Neste aspecto, Giulia acredita que a integralização do capital social por criptomoedas enfrentará vários desafios e dúvidas quanto à transferibilidade. Ela traz algumas questões: Como credor e sócio podem assegurar que houve a integralização? Como garantir a intangibilidade do capital social? Na hipótese de “carteira custodiante” (uso de corretoras), como evitar a má gestão ou ataques de hackers? Nesse caso, a solução seria criar regras de diligência para escolha da autoridade custodiante, pontua.
A advogada fez algumas reflexões: não há como assegurar a integralização por causa da impossibilidade da verificação da titularidade da carteira e da intangibilidade, pois não tem como comprovar a assinatura do autor. Seria o caso de registrar a transação de outra forma ou emitir um recibo para atestar o recebimento e a adoção da multi-assinatura?, indaga Giulia.
Quanto ao requisito de idoneidade para avaliação em dinheiro, Giulia comenta que o bem que será objeto de contribuição ao capital social da sociedade deve poder ter seu valor econômico determinado. “No caso das criptomoedas, a própria existência do mercado atesta essa possibilidade. Mas aqui também temos desafios: o mercado de criptomoedas é volátil e com flutuações de preços, com riscos de supervalorização. A solução seria a proibição de algumas moedas de natureza especulativa”, aponta.
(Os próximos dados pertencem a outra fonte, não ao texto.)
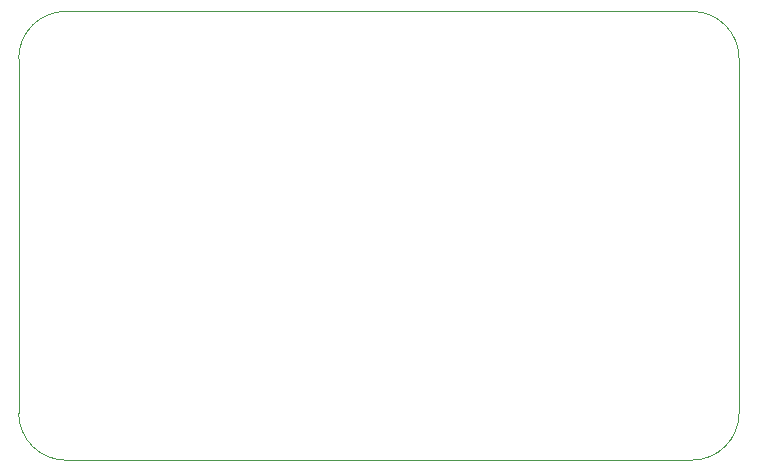
<source format=gm1>
G04 #@! TF.GenerationSoftware,KiCad,Pcbnew,(6.0.1)*
G04 #@! TF.CreationDate,2022-12-28T11:05:24-06:00*
G04 #@! TF.ProjectId,AIL,41494c2e-6b69-4636-9164-5f7063625858,rev?*
G04 #@! TF.SameCoordinates,Original*
G04 #@! TF.FileFunction,Profile,NP*
%FSLAX46Y46*%
G04 Gerber Fmt 4.6, Leading zero omitted, Abs format (unit mm)*
G04 Created by KiCad (PCBNEW (6.0.1)) date 2022-12-28 11:05:24*
%MOMM*%
%LPD*%
G01*
G04 APERTURE LIST*
G04 #@! TA.AperFunction,Profile*
%ADD10C,0.100000*%
G04 #@! TD*
G04 APERTURE END LIST*
D10*
X180000000Y-111000000D02*
G75*
G03*
X184000000Y-107000000I0J4000000D01*
G01*
X127000000Y-73000000D02*
X180000000Y-73000000D01*
X123000000Y-107000000D02*
G75*
G03*
X127000000Y-111000000I4000000J0D01*
G01*
X127000000Y-73000000D02*
G75*
G03*
X123000000Y-77000000I0J-4000000D01*
G01*
X123000000Y-77000000D02*
X123000000Y-107000000D01*
X184000000Y-77000000D02*
G75*
G03*
X180000000Y-73000000I-4000000J0D01*
G01*
X184000000Y-77000000D02*
X184000000Y-107000000D01*
X127000000Y-111000000D02*
X180000000Y-111000000D01*
M02*

</source>
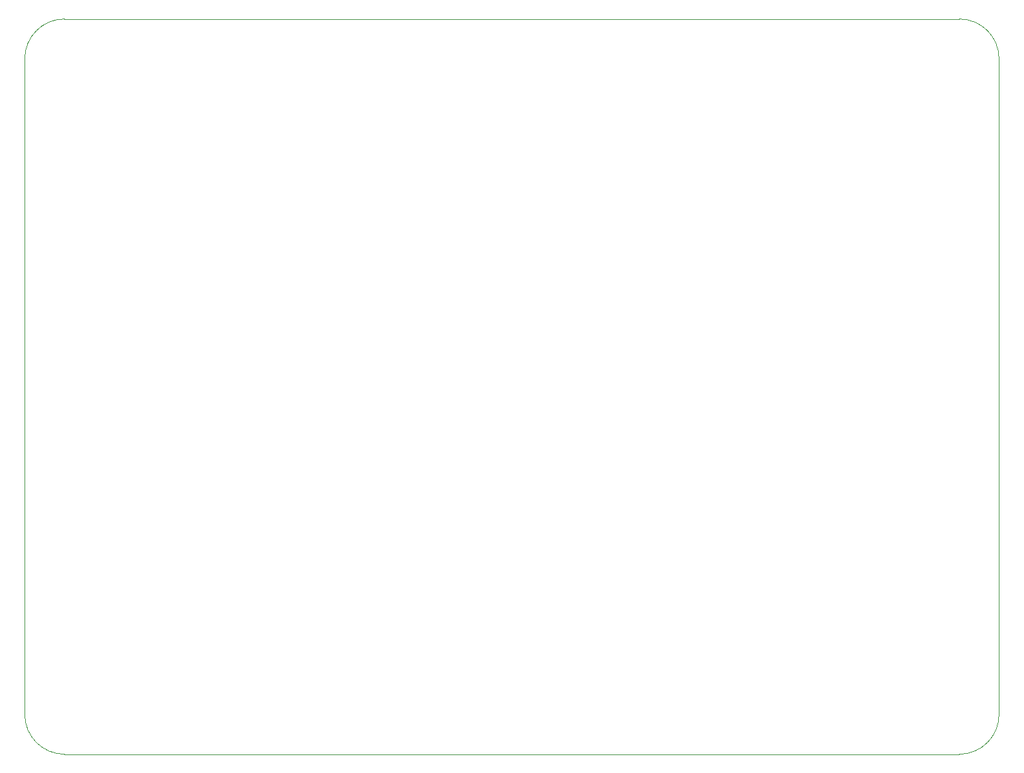
<source format=gbr>
%TF.GenerationSoftware,KiCad,Pcbnew,7.0.1*%
%TF.CreationDate,2023-05-05T18:30:55-04:00*%
%TF.ProjectId,PCB_BioGenius,5043425f-4269-46f4-9765-6e6975732e6b,rev?*%
%TF.SameCoordinates,Original*%
%TF.FileFunction,Profile,NP*%
%FSLAX46Y46*%
G04 Gerber Fmt 4.6, Leading zero omitted, Abs format (unit mm)*
G04 Created by KiCad (PCBNEW 7.0.1) date 2023-05-05 18:30:55*
%MOMM*%
%LPD*%
G01*
G04 APERTURE LIST*
%TA.AperFunction,Profile*%
%ADD10C,0.100000*%
%TD*%
G04 APERTURE END LIST*
D10*
X205740000Y-83820000D02*
X205740000Y-167640000D01*
X200660000Y-78740000D02*
X86360000Y-78740000D01*
X81280000Y-83820000D02*
X81280000Y-167640000D01*
X86360000Y-78740000D02*
G75*
G03*
X81280000Y-83820000I0J-5080000D01*
G01*
X86360000Y-172720000D02*
X200660000Y-172719999D01*
X200660001Y-172720000D02*
G75*
G03*
X205740000Y-167640000I-1J5080000D01*
G01*
X205740000Y-83820000D02*
G75*
G03*
X200660000Y-78740000I-5080000J0D01*
G01*
X81280000Y-167640000D02*
G75*
G03*
X86360000Y-172720000I5080000J0D01*
G01*
M02*

</source>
A respeito da penhorabilidade concreta, Giulia acentua que as criptomoedas que serão integralizadas devem ser penhoráveis, ou seja, deve ser possível ao Poder Judiciário realizar a constrição sobre o bem, afetando-o à execução forçada, para garantir a satisfação do crédito do exequente possivelmente com uma futura expropriação. “Mas também nesse caso temos desafios: a chave privada é não-rival e não-excludente, ou seja, sem possibilidade de apreensão, além de poder ocorrer fraude na execução”, salienta.